Im Sommer 2000 war es die Idee von Dave Johnson, damals Geschäftsführer von North in Nordamerika, unter der Flagge von North Sails Windsurfing „North Kiteboarding“ zu gründen. Aus dem Headquarter in Deutschland gab es grünes Licht “und so war ich der erste Mitarbeiter von North Kiteboarding“, lacht Ken Winner. Der heute 67-jährige sollte eigentlich als Produktmanager arbeiten, was sich aber recht schnell änderte. Im November 2000 wurde erst ein Kanadier als Kitedesigner eingestellt, der aber wegen „zu viel Druck“ postwendend kündigte. Im März 2001 wurde dann ein Italiener angeheuert, der auch schnell wieder abdankte. Und so war es Ken Winner, der seit diesen Anfängen –notgedrungen- als Kitedesigner für North Kiteboarding arbeitet. “I am a toy designer“, sagt Ken Winner heute scherzhaft.
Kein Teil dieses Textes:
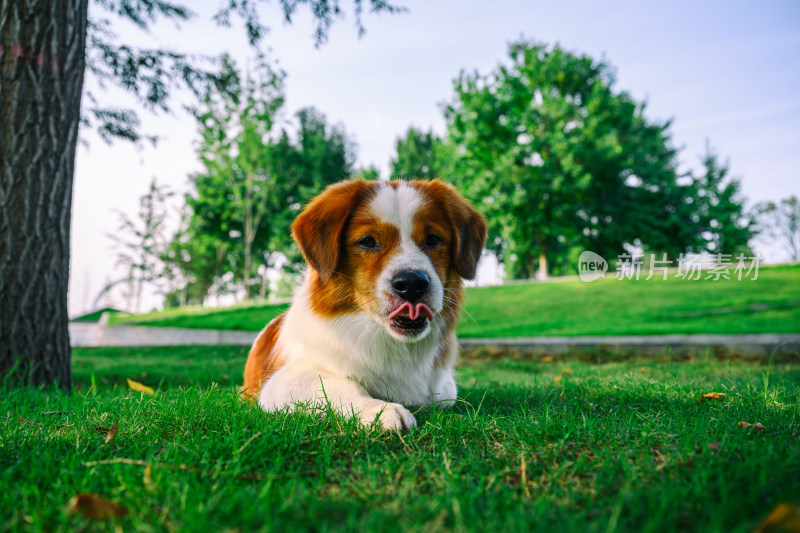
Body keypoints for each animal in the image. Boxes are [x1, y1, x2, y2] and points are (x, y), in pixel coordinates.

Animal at [239, 178, 488, 428]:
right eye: (367, 241)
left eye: (433, 239)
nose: (412, 283)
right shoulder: (280, 383)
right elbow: (341, 384)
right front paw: (379, 409)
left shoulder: (444, 387)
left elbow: (443, 397)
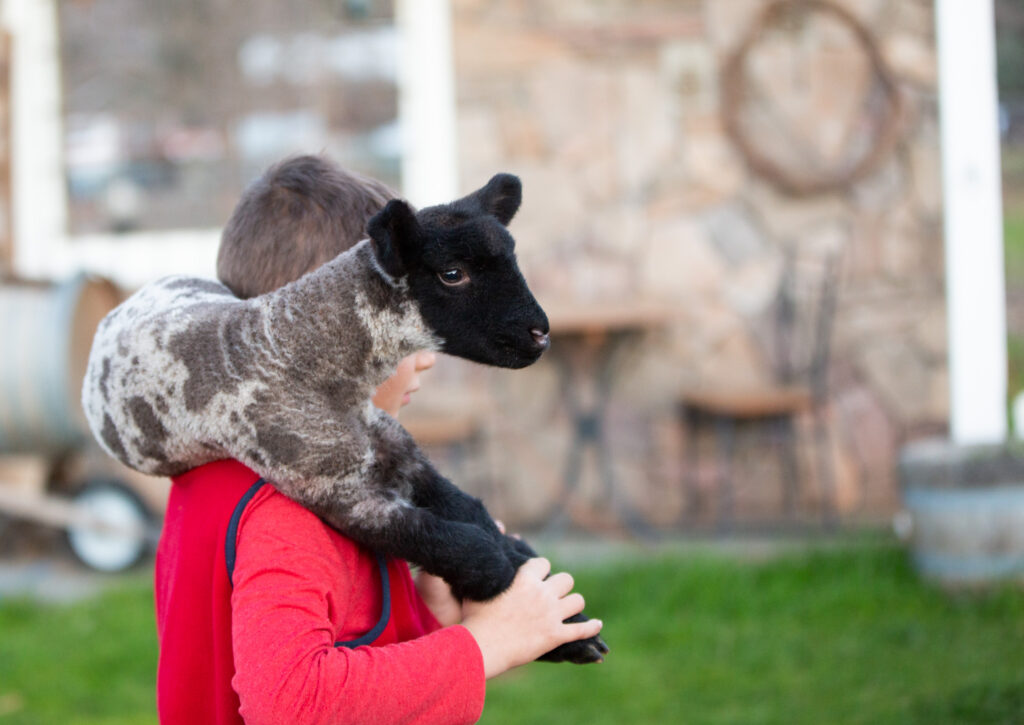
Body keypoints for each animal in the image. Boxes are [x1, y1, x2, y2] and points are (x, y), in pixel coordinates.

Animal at [86, 174, 606, 663]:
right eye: (452, 273)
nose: (540, 334)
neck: (294, 345)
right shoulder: (336, 488)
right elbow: (457, 542)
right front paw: (528, 602)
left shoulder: (398, 449)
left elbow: (470, 511)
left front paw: (567, 619)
Auch heute brennt das Feuer in Ken noch immer lichterloh: Er lebt auf Maui, um 5:00 Uhr, spätestens um 6:00 Uhr, steht er auf. Bis zu zehn Webseiten werden als erste Amtshandlung gecheckt, zuerst natürlich die Seiten für Wind, Swell und von Wetterbojen, die weit vor Maui im Wasser liegen. Daraus ergibt sich das Tagesprogramm für Ken: „Entweder heißt es erstmal Büroarbeit oder auch mal eine Runde Tennis. Und die Arbeit auf dem Wasser hängt eben von Wind und Wellen ab“, führt Winner schmunzelnd aus. Ist es windig, geht es natürlich ohne Umschweife aufs Wasser, denn Verbesserungen fallen nicht vom Himmel. Pro Woche sendet er bis zu fünf Datensätze für Prototypen in die Produktion nach Sri Lanka. Vom Senden der Daten bis zum Erhalt der Prototypen vergehen etwa sieben Tage. Dann wird getestet: „Es kann passieren, dass wir bis zu 20 Prototypen brauchen, um eine Verbesserung bei einem Wing zu erzielen. Wichtig ist für uns immer, alle Größen eines Modells zu testen und nicht nur, ausgehend von einer mittleren Prototyp-Größe, die kleineren und größeren Größen am Computer zu entwerfen. Klar werden die Daten nach unten oder oben projiziert, aber sie geben nur Anhaltspunkte. Jede Größe sollte auch auf dem Wasser ausprobiert, der Trimm und einzelne Daten angepasst werden“, zeigt sich Ken bestimmt. Fünf bis sechs Mal pro Woche ist Ken daher auf dem Wasser zu finden - manche Dinge im Leben von Ken Winner ändern sich, zum Glück, scheinbar nie.